3.4. Effect of Grating DCR on Coupling Strength

Since the lasing spectrum can directly be obtained from the TMM approach [26,27], from which the Bragg stopband width can readily be found, we can therefore extract the effective grating coupling coefficient ($\overline{\kappa }$) [28] when the DCR exists.

Figure 9a,b present the calculated Bragg stopband widths of the uniform grating and the quarter-wavelength phase-shifted DFB lasers, respectively, with $\kappa L$ varying from 1.57 to 2.5. Shown on the left and right vertical axes are the Bragg stopband width and the corresponding effective grating coupling coefficient, respectively. With the grating DCR, an average reduction of ∼20% on the grating coupling coefficient is found relative to the ideal grating coupling coefficient ($\overline{\kappa }$/$\kappa$), for either uniform grating or quarter-wavelength phase-shifted DFB lasers. Although the relative weakening to the grating coupling strength is the same for DFB lasers with different grating structures, the fluctuation of the effective grating coupling coefficient of the quarter-wavelength phase-shifted DFB lasers is more than doubled as compared to that of the uniform grating DFB lasers.

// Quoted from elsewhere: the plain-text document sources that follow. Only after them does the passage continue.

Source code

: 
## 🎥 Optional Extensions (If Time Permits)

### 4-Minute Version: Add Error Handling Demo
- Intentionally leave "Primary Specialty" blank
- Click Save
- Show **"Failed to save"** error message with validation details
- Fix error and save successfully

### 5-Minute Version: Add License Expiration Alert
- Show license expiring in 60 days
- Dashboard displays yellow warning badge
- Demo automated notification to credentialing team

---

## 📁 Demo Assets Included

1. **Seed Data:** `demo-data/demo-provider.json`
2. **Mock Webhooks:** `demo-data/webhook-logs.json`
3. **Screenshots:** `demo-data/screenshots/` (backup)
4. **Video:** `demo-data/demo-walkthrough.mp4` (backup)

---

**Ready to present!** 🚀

The grating DCR leads to an effective reduction in its coupling strength regardless of the grating structure and its coupling strength in the ideal case (i.e., without the grating DCR) as evidenced by the shrinkage of its Bragg stopband width. This effect is attributed to the fact that the grating DCR jeopardizes the phase-matching condition on the reflected and transmitted waves from pitch to pitch, thereby diminishing the coherence of the coupling between the contra-propagating waves.

The effective reduction in the grating coupling strength due to the DCR should consequently reduce the LSHB effect. This is true as evidenced by the calculated photon and carrier density distributions in DFB lasers with different grating structures as shown in Figure 10 and Figure 11.

4. Conclusions

Based on a modified TMM approach that can handle the sub-period variation in Bragg grating, we studied the impact of the grating DCR on DFB laser performance. The grating DCR effectively reduces the grating coupling strength, and consequently reduces the SMSR and broadens the linewidth. However, its effect on the RIN is moderate. The grating DCR brings a greater SMSR degradation to the uniform grating DFB lasers, whereas it gives a wider linewidth broadening to the quarter-wavelength phase-shifted DFB lasers. In general, the impact of the DCR is more pronounced as the grating coupling strength increases. Lastly, we find that the CPM grating can hardly be justified if the grating DCR cannot be diminished to some extent.